For the past several weeks, I had been working on a post regarding Web TV. On Friday, February 17th THE WALL STREET JOURNAL beat me to it with a very nice feature in their Friday Journal section entitled “Web TV’s New Lineup.” If you have not read it already, I highly recommend it.
In brief, they covered many of the new entries that have just begun or will soon debut on the web. Highlights include Netflix’ “Lillehammer” which I mentioned last week and a revival of “Arrested Development”, long a Fox cult favorite, also on Netflix. Madonna is producing a channel for You Tube that will have talent hunts and highlight videos dubbed “Dance On.” Amy Poehler, the pride of Boston College, is working on a You Tube channel funded by Google, called “Smart Girls at the Party”. It is said to build self-esteem for young women.

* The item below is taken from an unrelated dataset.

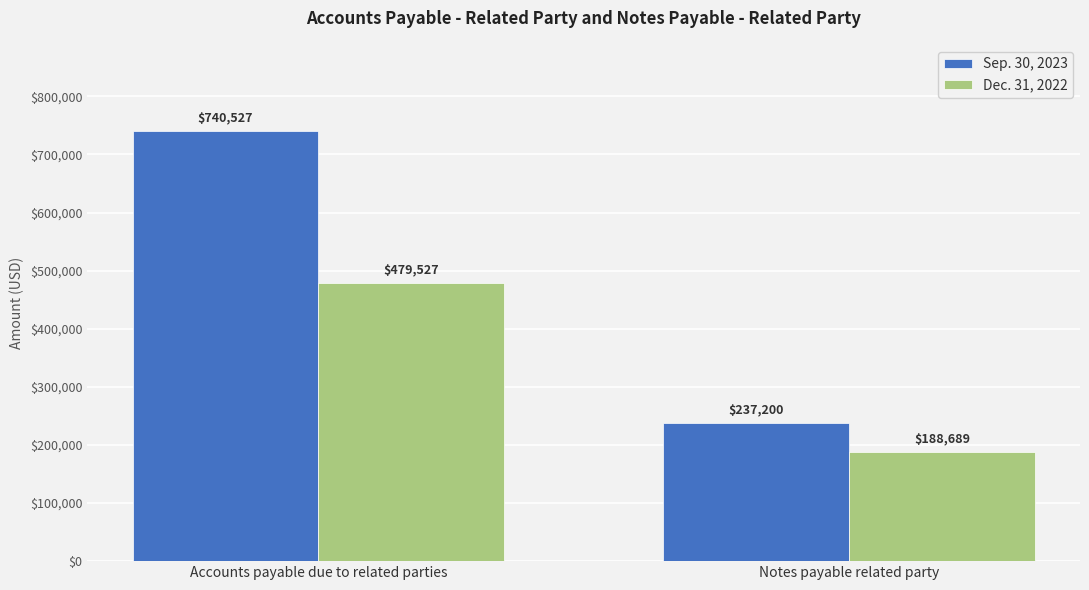

Which series has the widest spread of values?

Sep. 30, 2023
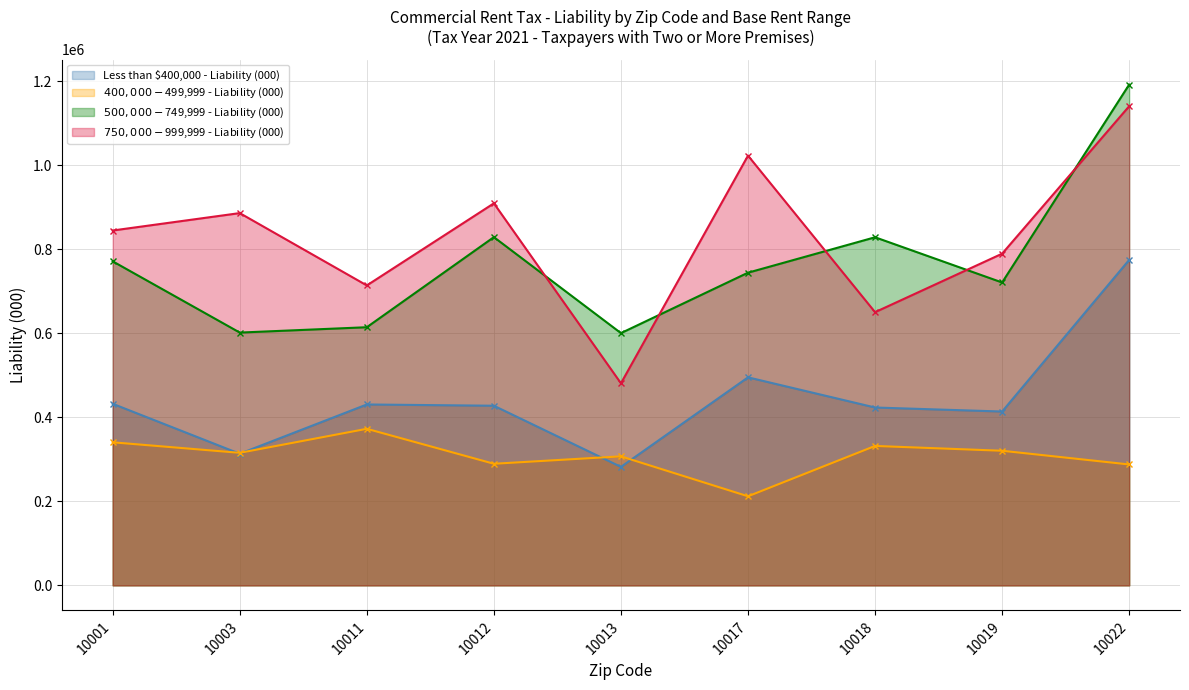

Where is $500,000 - $749,999 - Liability (000) nearest to the value 896170?

10012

Plans are for several A list stars to sign on to projects shortly.
The Journal piece focuses on production issues and signing bankable stars. My take is a bit different but consistent to what you have seen in previous posts over the last few years.
Simply put, many of these projects will likely crash and burn. So what! Since I have been in the business, some 72% of new network series never made it past their first season. Some will catch on, however, and a few could really have a significant impact on viewing trends and ultimately advertising.

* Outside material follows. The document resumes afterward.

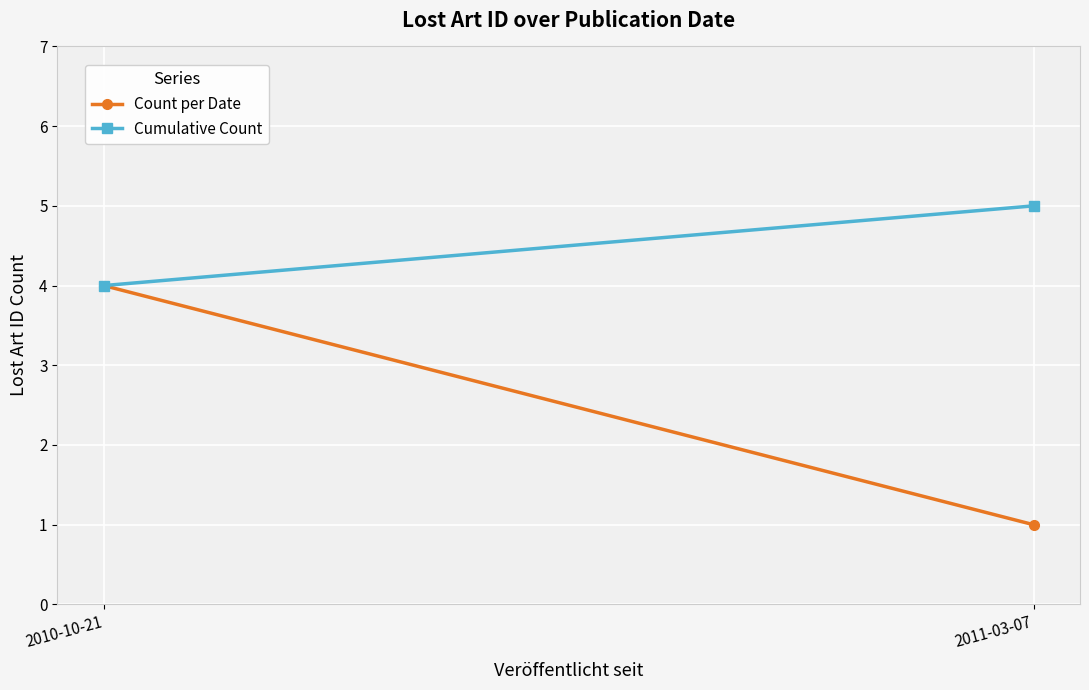

What is the difference between the maximum and minimum values in the Cumulative Count series?

1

We are all sick of hearing about fragmentation. But, this trend toward Web TV can only accelerate it. If I watch another episode of “Lillehammer” this weekend (and I will), it will take me away from some form of advertiser-supported television. There will likely be several hundred thousand like me and, once again, TV as we know it, will spring another small leak in delivery. If some of these shows catch on, they could do ratings comparable to a fair sized cable network. Should they be unusually well produced, they will get critical acclaim and buzz. This is very important with young people who are comfortable watching video online or even on their i-phones.
So, a few successes on Web TV will make the attractive upwardly mobile young demo even harder to reach than it is now.
A lady whom I admire and respect dismisses my thesis as nonsense. She is a very light TV viewer who is attracted to Web TV but says she would likely be doing something other than watching some form of video if she were not viewing a Web series. I see her point but feel that she is in a small minority. Few are as well educated, sophisticated, or lead a varied life as she does. For the overwhelming majority of us, every hour with Web TV will take us away from advertiser supported broadcast and cable.
As a viewer, give Web TV a chance. It is one more way to give you control watching good programming when and where you want it. Should you be a media planner, your job of hitting some key demos will just get tougher.